Records for processing -

>>>>>

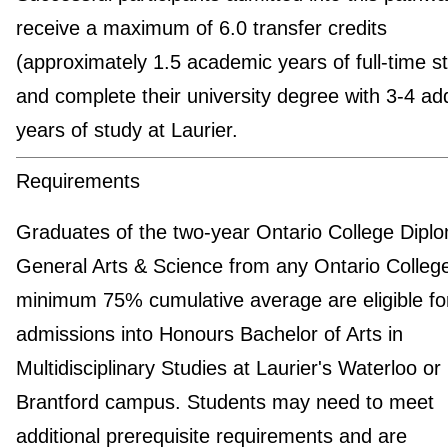
receive a maximum of 6.0 transfer credits
(approximately 1.5 academic years of full-time s
and complete their university degree with 3-4 add
years of study at Laurier.
Requirements
Graduates of the two-year Ontario College Diplo
General Arts & Science from any Ontario College
minimum 75% cumulative average are eligible fo
admissions into Honours Bachelor of Arts in
Multidisciplinary Studies at Laurier's Waterloo or
Brantford campus. Students may need to meet
additional prerequisite requirements and are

<<<<<

Requirement - Copy every line of text in the data above verbatim, leaving out the pictures.

Answer space -
receive a maximum of 6.0 transfer credits
(approximately 1.5 academic years of full-time s
and complete their university degree with 3-4 add
years of study at Laurier.
Requirements
Graduates of the two-year Ontario College Diplo
General Arts & Science from any Ontario College
minimum 75% cumulative average are eligible fo
admissions into Honours Bachelor of Arts in
Multidisciplinary Studies at Laurier's Waterloo or
Brantford campus. Students may need to meet
additional prerequisite requirements and are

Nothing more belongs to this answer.